Structured page parsing data

_ _ _

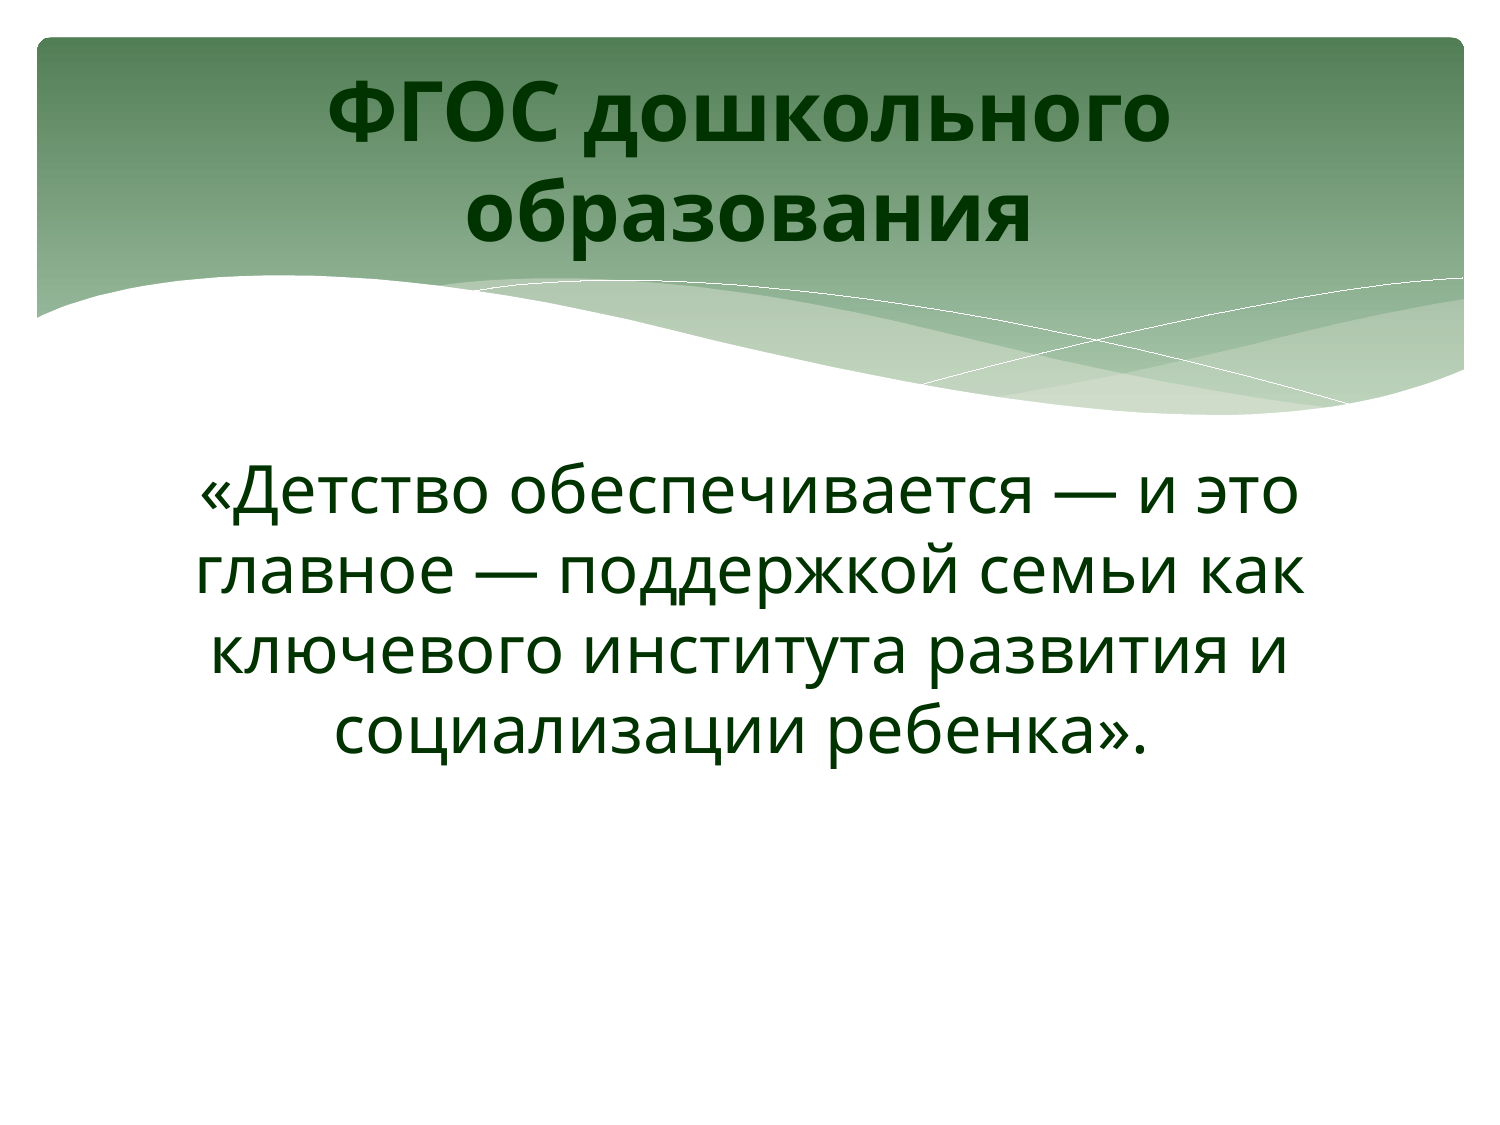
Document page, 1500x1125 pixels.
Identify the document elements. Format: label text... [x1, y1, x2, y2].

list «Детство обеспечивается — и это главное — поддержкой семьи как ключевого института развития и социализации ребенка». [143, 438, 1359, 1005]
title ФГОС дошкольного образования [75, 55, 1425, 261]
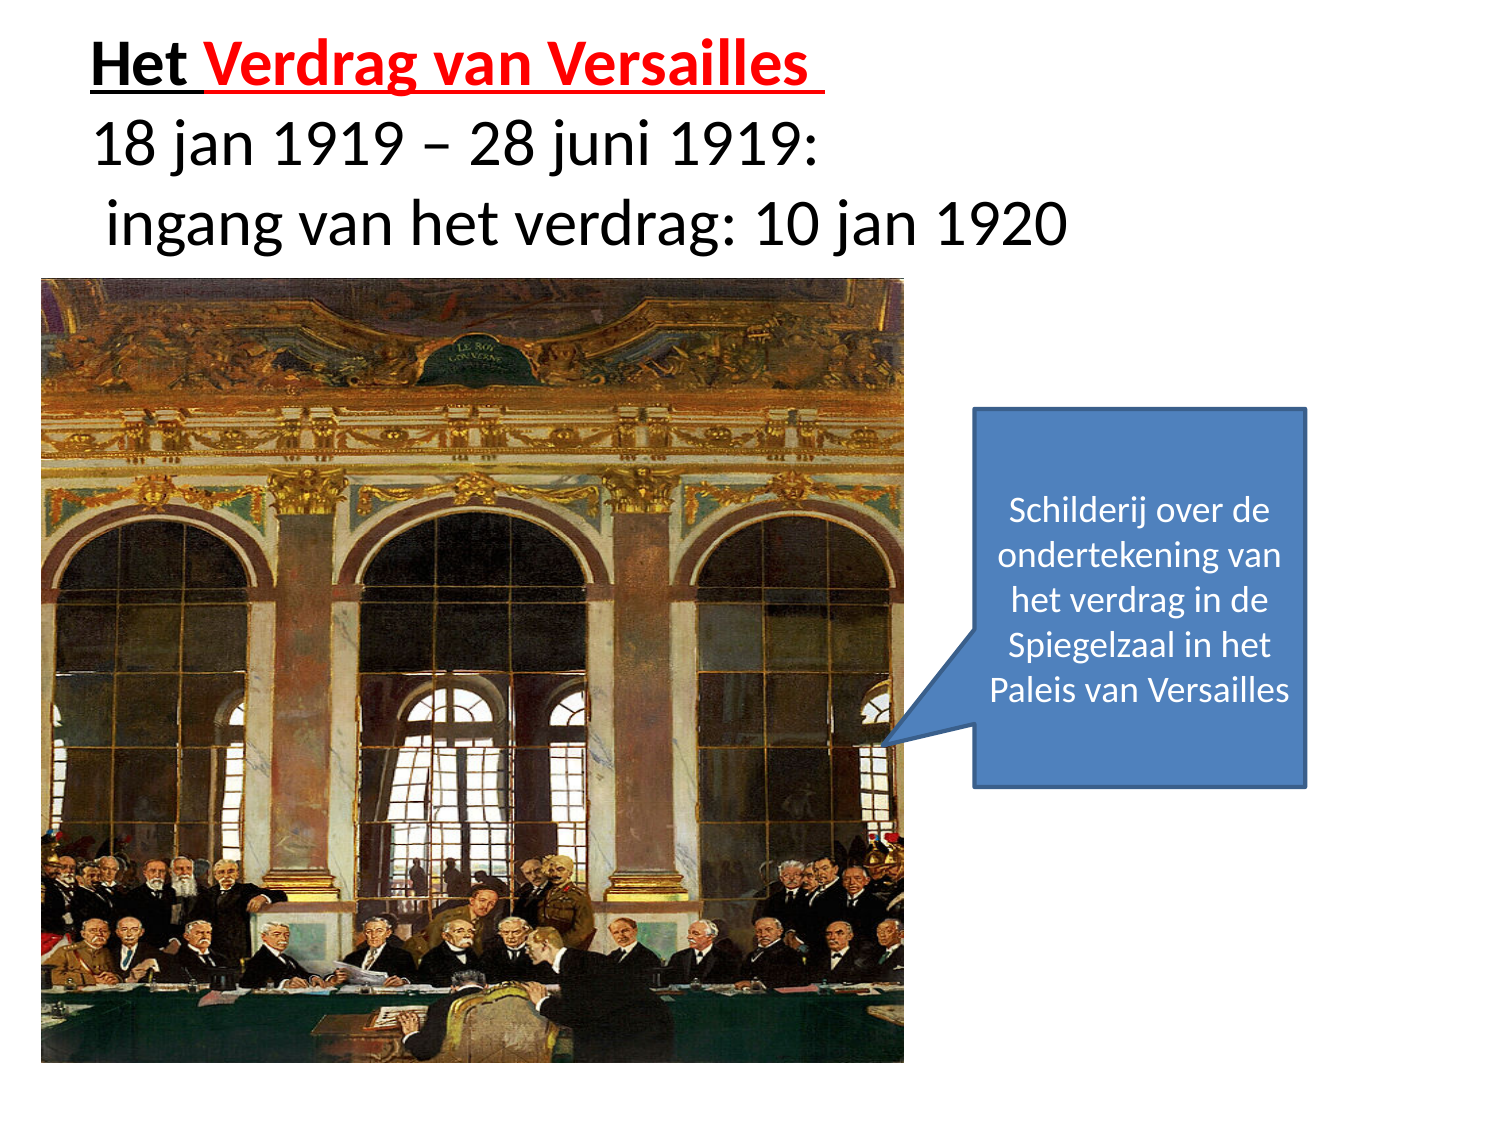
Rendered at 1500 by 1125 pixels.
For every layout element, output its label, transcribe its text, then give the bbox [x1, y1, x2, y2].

_ _ _

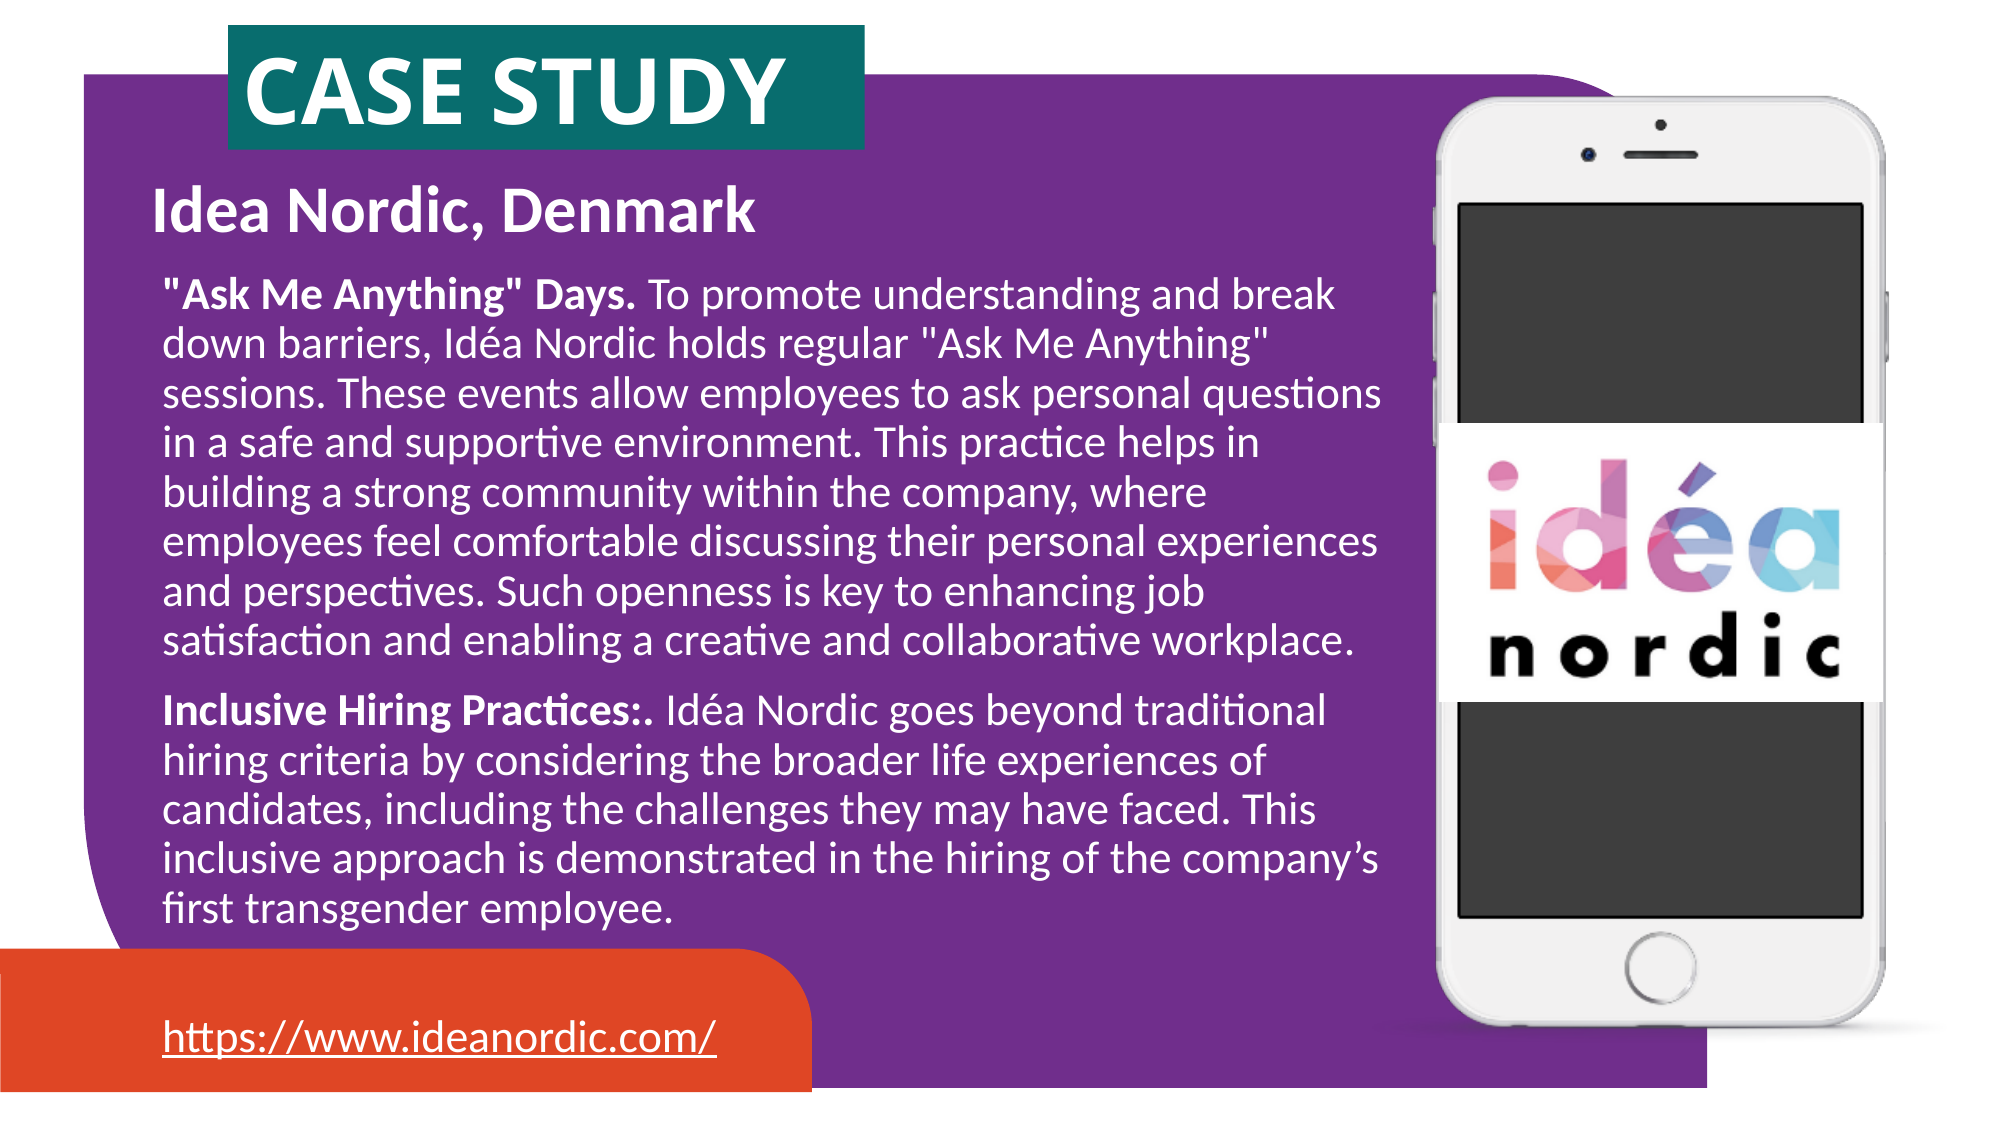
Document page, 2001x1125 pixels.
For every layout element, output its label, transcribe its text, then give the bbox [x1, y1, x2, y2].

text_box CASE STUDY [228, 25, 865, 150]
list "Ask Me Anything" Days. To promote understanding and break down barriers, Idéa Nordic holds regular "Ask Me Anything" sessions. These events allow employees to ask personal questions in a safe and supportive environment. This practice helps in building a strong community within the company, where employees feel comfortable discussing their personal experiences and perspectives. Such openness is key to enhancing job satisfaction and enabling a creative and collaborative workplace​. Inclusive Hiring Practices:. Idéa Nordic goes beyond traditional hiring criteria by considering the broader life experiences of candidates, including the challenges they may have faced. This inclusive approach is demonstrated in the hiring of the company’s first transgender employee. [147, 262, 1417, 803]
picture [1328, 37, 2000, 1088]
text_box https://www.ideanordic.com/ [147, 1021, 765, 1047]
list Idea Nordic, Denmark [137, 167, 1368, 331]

_ _ _

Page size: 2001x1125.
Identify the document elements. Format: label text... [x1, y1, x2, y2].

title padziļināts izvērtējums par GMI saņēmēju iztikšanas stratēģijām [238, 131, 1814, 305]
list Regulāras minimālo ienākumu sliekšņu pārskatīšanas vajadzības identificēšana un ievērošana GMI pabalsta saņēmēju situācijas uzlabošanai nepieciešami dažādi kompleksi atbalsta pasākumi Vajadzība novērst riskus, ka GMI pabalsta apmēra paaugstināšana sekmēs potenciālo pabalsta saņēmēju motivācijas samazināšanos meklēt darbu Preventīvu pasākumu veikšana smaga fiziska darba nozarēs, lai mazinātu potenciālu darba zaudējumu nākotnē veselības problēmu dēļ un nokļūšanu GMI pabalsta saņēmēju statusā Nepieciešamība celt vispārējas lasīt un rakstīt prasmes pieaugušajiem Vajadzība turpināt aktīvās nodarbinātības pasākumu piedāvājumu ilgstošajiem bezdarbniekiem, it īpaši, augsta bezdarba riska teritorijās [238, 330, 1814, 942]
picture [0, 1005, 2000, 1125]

_ _ _

**About this task:** Pull every line containing "pixels" from the entries above and copy it.

**Answer section:**
Document page, 1500x1125 pixels.
Rendered at 1500 by 1125 pixels.
Document page, 2001x1125 pixels.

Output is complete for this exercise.